The Boomers this week confirmed their boon recruit is expected to play a Women’s National Basketball League pre-season hit-out in Ballarat.
Indoor stadium facilities in Ballarat are no longer an adequate standard to host professional basketball. The Ballarat Sports and Events Centre secured full funding this month to make this soon possible, but the project will take time.
To still host some of the nation’s best players in a pre-season match is a massive achievement.
Spirit will bring American-Australian Kelsey Griffin, a former Connecticut Sun in the United States’ marquee women’s league, to suit up for the match.
Cambage and Griffin’s star power makes this arguably the biggest women’s basketball bout in Ballarat since the Australian Opals played a pre-Olympic qualifying friendly against Japan here in late 2015.
It will be a rare chance for Ballarat fans to watch Cambage in action. The 203-centimetre tall Cambage was missing from the Opals in their last visit, sitting out on a team disciplinary measure for missing camp.
The match continues what has become a tradition for the Boomers and Spirit to test pre-season form at the Minerdome.
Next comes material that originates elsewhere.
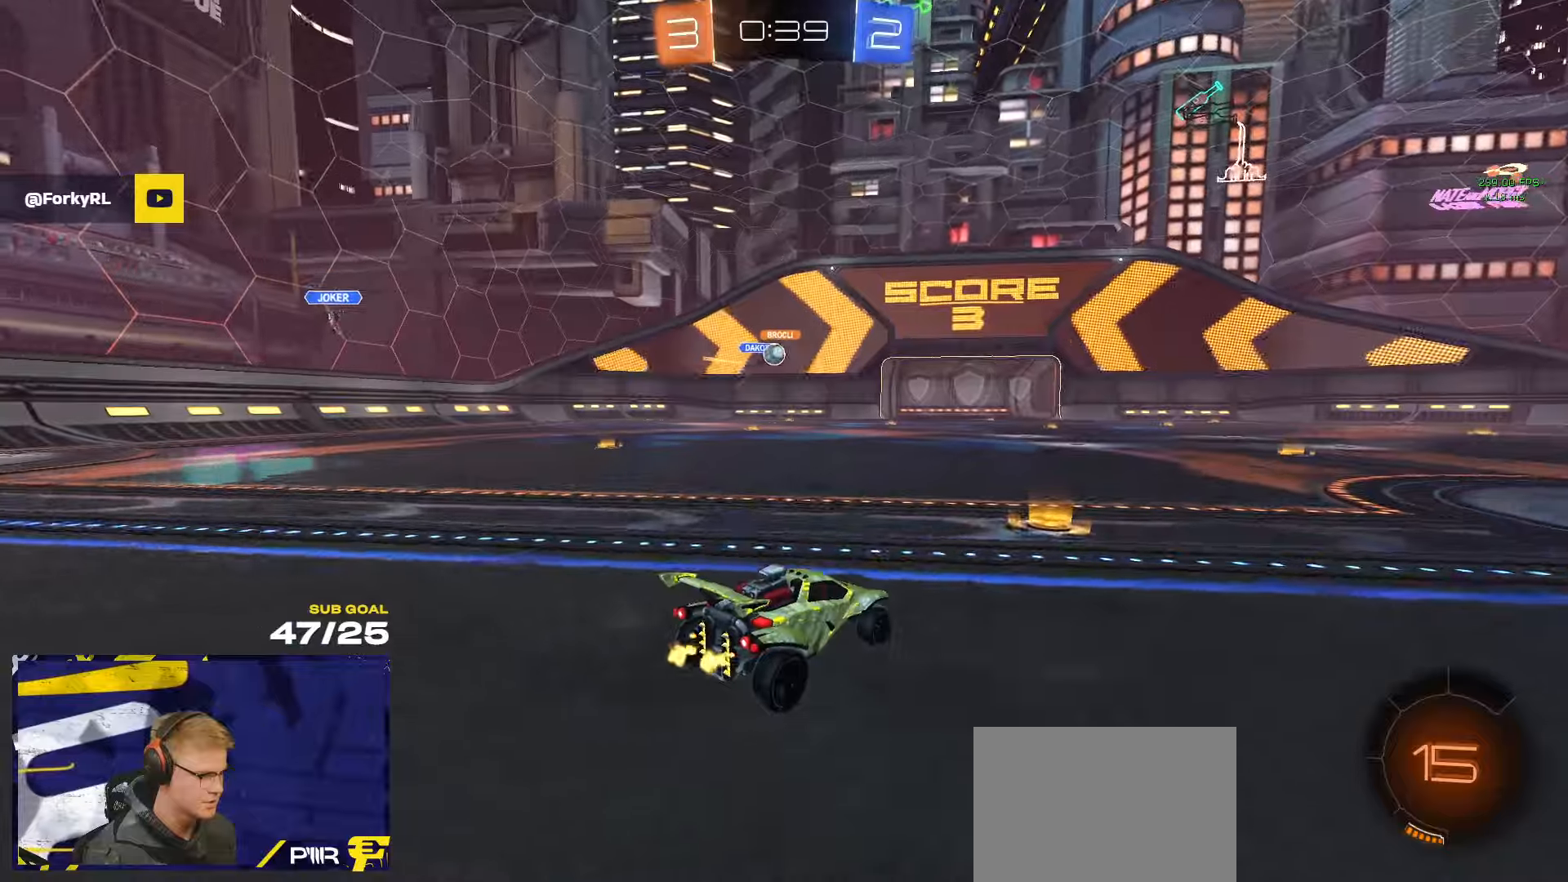
{"dt_ms": 500, "buttons": ["X", "R2"], "left_stick": "right", "right_stick": "center", "events": [[200, "R2", "up"], [233, "left_stick", "right"], [283, "R2", "down"], [350, "X", "down"]]}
Each continue to offer active support in Basketball Ballarat programs, particularly Spirit, a club that has made its responsibility to develop the game for regional Victoria with a base in Bendigo.
And National Basketball League club Melbourne United has also shown genuine continued interest in playing friendlies on our floors.
We were so close to losing all three to setting up regional camps elsewhere due to our fading facilities.
A complete BSEC could now put us in the game for in-season WNBL matches – United’s huge crowd-pull might make NBL in-season games a bit of a stretch – and we could have the potential to host more elite friendlies.
For Melbourne Boomers and Bendigo Spirit to bring two of their top acts in the meantime, proves they are serious about investing in sport in this region.
We know this is important for strengthening talent pathways.
We know this is important for inspiring more girls and women to get active.
But this also signals respect for Ballarat sporting fans.
So often, elite sporting clubs rest marquee players or leave them at home from pre-season matches to ensure they are primed for the business season. There is method in this, we can understand why, but as fans there is still a niggling sense of disappointment.
Anything could happen between now and September 22 when the Boomers and Spirit take to our floor – there are no guarantees in sport. At least we know their intentions, and that is a pretty exciting prospect.